■ Given text ■
----------

June 11, 2004 at 11:09 AM in Cold War | Permalink | TrackBack (14) | Top of page | Blog Home
The New York Times > Washington > The Legacy: An Impact Seen, and Felt, Everywhere
By TODD S. PURDUM
Published: June 7, 2004
ASHINGTON, June 6 - His name adorns National Airport, a California freeway, a stamp in Grenada, a ballistic missile test site in the Marshall Islands, a suite at the St. Regis Hotel in Los Angeles and a massive office building here dedicated to international trade. But if you seek Ronald Reagan's real monument, just look around.
Mr. Reagan's legacy lives in the career of another underrated actor turned governor of California, one born in Middle Europe and not the Middle West, who is now ruling Sacramento with a blend of charm and flint. It endures in a Supreme Court and federal judiciary still led by Mr. Reagan's conservative appointees.
It flourishes in a federal government that never got as small as Mr. Reagan might have wished, but in which the prevailing economic debate is now almost always over how much to cut taxes, not whether. It pulses in a transformed political landscape: in an energized, grass-roots Republican Party; in the first Republican Congress in a half-century; and in a Democratic Party still at pains to deflect and defuse Republican dominance.

----------

[Data records]

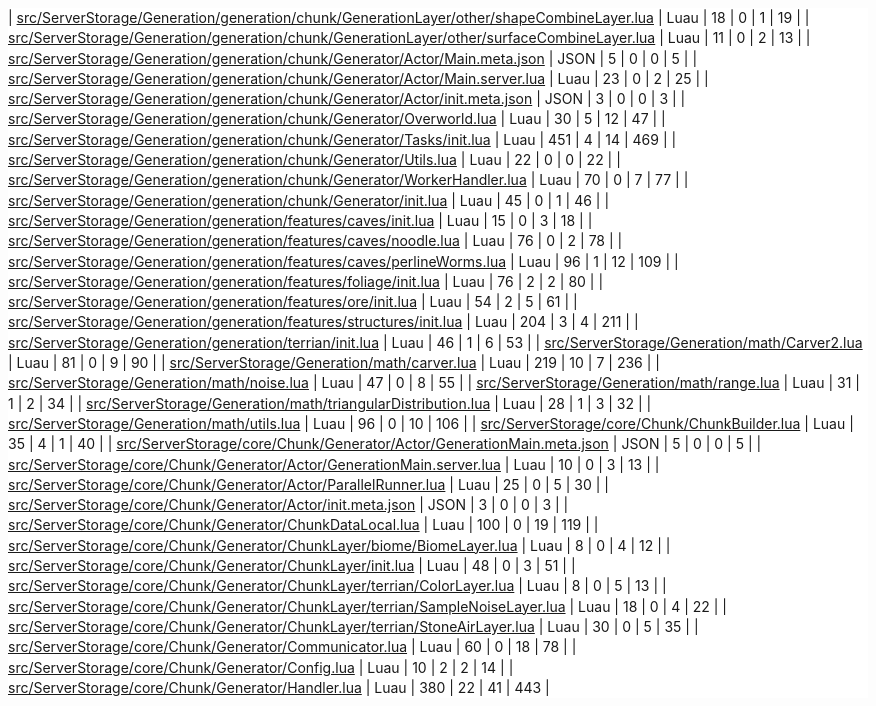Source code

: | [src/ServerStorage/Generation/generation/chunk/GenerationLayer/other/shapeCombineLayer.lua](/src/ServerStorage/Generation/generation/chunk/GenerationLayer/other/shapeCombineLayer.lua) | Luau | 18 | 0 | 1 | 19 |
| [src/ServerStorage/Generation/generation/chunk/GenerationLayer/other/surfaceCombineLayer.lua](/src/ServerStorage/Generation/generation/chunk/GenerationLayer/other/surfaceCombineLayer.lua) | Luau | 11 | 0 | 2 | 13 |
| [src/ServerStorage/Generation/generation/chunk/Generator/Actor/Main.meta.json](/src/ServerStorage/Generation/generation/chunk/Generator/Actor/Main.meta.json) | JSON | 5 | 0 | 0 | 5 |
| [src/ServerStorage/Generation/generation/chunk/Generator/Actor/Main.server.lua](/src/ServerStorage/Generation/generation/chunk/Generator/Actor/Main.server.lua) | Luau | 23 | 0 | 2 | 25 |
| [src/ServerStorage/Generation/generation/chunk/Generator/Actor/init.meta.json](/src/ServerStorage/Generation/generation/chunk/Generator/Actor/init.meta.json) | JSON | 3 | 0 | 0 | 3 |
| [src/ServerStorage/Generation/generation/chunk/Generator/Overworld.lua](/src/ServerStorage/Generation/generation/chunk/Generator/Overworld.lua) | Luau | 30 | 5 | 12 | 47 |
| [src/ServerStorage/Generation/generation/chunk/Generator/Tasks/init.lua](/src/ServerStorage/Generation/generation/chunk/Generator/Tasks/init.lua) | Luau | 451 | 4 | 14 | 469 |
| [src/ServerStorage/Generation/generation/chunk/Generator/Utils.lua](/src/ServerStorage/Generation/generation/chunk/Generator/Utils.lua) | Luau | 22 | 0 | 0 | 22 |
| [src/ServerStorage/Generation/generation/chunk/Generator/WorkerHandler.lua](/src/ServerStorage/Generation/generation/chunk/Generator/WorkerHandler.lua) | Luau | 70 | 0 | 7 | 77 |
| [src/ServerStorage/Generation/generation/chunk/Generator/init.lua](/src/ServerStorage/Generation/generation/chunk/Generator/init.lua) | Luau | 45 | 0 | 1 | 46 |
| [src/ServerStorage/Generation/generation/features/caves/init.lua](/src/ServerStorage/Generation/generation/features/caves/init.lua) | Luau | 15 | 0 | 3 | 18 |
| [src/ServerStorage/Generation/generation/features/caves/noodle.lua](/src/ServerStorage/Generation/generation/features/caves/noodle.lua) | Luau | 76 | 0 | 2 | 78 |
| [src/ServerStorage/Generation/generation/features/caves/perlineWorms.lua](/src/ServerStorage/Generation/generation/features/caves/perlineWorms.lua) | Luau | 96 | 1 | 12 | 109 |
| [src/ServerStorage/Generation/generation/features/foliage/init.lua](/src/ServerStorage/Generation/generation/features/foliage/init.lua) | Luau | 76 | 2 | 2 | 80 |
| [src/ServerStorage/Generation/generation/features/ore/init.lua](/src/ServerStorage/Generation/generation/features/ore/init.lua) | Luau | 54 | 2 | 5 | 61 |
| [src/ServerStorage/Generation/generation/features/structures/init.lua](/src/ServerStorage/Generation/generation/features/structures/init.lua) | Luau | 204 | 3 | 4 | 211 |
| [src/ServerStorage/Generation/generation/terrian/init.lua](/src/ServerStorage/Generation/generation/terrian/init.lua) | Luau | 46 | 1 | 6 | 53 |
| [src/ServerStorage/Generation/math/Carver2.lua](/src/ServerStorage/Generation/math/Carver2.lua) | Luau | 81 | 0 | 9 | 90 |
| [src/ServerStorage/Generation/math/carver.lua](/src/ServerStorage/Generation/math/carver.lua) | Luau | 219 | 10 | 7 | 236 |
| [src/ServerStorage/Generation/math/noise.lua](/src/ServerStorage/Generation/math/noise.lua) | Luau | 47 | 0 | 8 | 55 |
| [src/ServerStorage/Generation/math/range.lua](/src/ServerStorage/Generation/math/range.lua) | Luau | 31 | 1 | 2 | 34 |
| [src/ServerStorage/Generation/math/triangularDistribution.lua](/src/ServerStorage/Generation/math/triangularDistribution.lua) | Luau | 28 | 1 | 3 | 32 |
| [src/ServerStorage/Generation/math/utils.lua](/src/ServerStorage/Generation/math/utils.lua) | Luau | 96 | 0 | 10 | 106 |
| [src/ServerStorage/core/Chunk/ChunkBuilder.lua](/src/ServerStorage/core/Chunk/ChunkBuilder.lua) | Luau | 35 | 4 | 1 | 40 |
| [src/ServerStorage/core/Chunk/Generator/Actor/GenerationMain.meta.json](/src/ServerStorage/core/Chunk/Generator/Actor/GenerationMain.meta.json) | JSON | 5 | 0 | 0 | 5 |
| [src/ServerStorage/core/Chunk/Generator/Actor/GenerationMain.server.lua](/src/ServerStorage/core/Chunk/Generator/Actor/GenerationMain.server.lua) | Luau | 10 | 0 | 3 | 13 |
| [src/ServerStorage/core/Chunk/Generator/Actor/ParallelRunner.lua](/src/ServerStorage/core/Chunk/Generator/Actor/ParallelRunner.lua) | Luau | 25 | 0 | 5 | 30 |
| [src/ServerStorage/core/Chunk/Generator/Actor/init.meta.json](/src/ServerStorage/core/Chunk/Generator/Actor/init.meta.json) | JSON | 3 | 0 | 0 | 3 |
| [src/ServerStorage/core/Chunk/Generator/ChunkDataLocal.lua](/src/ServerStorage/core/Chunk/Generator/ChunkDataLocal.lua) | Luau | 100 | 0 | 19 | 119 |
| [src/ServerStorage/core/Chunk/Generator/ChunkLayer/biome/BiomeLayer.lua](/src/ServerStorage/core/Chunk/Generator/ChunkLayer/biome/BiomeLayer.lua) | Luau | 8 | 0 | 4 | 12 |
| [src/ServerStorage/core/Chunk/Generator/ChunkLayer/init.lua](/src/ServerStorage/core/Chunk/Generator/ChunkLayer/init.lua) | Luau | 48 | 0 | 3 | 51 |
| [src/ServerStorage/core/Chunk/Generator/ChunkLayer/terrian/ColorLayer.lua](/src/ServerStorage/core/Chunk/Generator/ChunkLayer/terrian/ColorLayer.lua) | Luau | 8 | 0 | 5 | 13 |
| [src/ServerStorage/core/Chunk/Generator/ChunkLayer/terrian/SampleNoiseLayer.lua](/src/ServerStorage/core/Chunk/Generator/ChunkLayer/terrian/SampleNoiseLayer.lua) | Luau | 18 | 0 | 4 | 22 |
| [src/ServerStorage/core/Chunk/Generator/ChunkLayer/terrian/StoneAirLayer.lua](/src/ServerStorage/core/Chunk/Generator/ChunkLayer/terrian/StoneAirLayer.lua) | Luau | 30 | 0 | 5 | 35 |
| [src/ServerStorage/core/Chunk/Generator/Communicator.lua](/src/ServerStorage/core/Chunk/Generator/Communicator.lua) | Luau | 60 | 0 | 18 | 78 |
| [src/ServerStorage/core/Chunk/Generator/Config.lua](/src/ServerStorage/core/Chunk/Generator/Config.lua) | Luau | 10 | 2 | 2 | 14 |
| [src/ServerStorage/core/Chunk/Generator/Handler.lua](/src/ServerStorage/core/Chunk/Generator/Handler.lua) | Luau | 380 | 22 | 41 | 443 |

----------

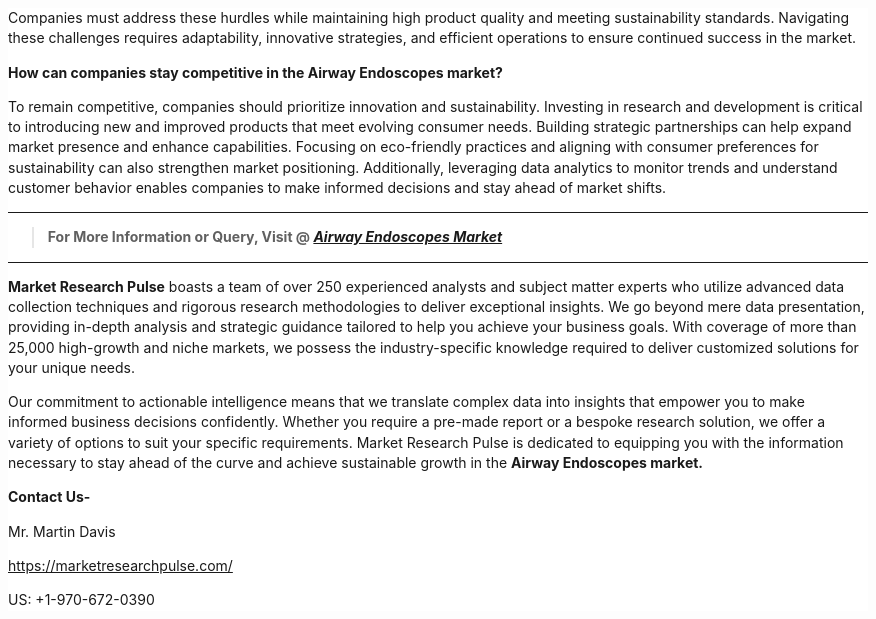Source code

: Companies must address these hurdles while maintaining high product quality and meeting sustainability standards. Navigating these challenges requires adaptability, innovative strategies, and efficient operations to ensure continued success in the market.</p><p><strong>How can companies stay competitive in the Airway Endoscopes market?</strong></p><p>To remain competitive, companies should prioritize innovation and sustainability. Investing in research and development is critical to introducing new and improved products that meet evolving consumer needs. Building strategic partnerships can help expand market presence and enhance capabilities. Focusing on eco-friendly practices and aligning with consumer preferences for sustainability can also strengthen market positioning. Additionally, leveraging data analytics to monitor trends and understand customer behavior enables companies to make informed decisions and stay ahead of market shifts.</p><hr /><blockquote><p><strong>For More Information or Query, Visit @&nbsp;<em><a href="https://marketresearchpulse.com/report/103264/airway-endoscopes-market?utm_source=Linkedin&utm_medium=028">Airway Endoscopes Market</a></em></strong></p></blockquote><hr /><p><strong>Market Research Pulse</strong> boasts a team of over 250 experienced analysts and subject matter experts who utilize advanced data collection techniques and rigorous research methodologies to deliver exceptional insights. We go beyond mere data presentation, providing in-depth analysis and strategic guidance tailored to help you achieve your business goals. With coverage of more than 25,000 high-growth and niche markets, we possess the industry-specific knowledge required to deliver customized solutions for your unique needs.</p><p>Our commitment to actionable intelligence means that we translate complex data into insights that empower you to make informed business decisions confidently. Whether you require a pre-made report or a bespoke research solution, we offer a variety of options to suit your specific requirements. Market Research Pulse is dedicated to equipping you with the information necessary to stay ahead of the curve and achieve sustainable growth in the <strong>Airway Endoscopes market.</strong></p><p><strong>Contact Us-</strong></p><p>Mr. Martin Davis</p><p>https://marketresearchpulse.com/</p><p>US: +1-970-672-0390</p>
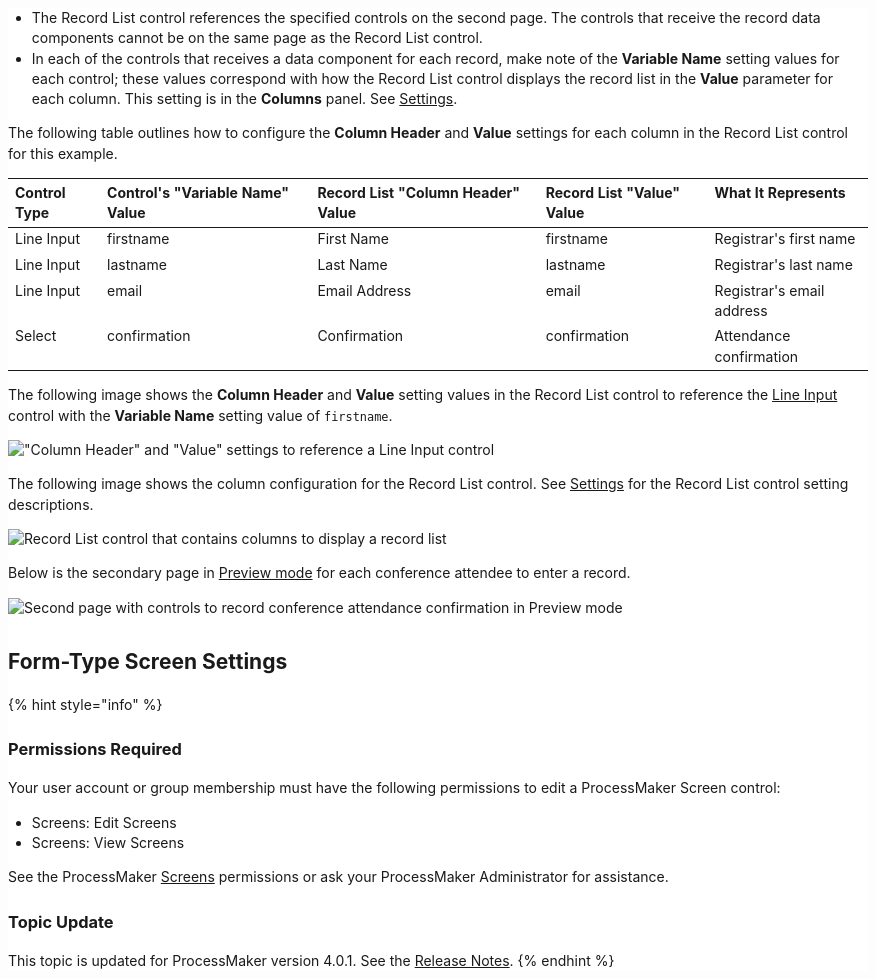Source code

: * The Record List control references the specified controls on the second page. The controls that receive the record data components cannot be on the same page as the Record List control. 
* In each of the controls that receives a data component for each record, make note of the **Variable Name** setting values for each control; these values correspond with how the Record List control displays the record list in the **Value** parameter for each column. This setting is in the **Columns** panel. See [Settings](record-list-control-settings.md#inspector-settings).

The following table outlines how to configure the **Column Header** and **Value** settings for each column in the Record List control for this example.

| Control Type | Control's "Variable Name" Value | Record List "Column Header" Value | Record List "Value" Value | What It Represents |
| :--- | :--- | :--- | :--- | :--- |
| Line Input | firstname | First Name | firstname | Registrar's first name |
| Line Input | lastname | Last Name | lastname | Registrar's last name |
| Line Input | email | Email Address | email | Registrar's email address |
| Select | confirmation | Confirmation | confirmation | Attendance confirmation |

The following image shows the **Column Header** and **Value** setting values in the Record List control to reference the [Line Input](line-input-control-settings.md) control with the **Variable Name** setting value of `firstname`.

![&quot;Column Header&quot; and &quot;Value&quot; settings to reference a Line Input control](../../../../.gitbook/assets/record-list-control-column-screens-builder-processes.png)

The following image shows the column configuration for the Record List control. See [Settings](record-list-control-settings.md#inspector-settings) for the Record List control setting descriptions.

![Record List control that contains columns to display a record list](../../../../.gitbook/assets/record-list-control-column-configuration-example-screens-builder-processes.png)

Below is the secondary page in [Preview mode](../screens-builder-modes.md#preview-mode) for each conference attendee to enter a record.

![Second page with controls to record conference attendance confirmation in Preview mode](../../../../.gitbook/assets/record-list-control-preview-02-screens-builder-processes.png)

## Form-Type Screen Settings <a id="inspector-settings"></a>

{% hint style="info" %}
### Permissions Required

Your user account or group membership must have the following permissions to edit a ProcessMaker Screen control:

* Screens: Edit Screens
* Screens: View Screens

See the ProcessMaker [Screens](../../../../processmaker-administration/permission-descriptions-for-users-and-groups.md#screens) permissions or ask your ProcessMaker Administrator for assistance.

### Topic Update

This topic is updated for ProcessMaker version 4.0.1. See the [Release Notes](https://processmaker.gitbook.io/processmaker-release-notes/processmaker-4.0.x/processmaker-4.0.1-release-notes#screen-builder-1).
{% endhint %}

----------

■ Task list ■
**A.** In the article on Ronald Reagan's legacy, where is the ballistic missile test site named for him?
**B.** Please proceed with the article on Ronald Reagan's legacy, picking up after its last sentence.
These entries are separate material and are not part of the article on Ronald Reagan's legacy.

■ Answer set ■
**A.** The Marshall Islands.

**B.**
Perhaps most of all, Mr. Reagan's legacy prevails in the muscular foreign policy of the current occupant of the White House, who seems far more the spiritual heir to the Reagan revolution than to his own father's presidential policies, and who reacted on Sunday to a question about virulent anti-Americanism in Europe by invoking the man a French headline once dismissed as a "cowboy justicier."
"I believe in a future that is peaceful, based upon liberty," Mr. Bush told the NBC anchor Tom Brokaw in an interview broadcast from France, where he was marking the 60th anniversary of D-Day near the site of one of Mr. Reagan's most famous speeches. "And I remember my predecessor, whose life we mourn, Ronald Reagan: they felt the same way about him. Tom, that doesn't mean a fellow like me should change my beliefs. I'm not going to. I'm not trying to be popular. What I'm trying to do is what I think is right."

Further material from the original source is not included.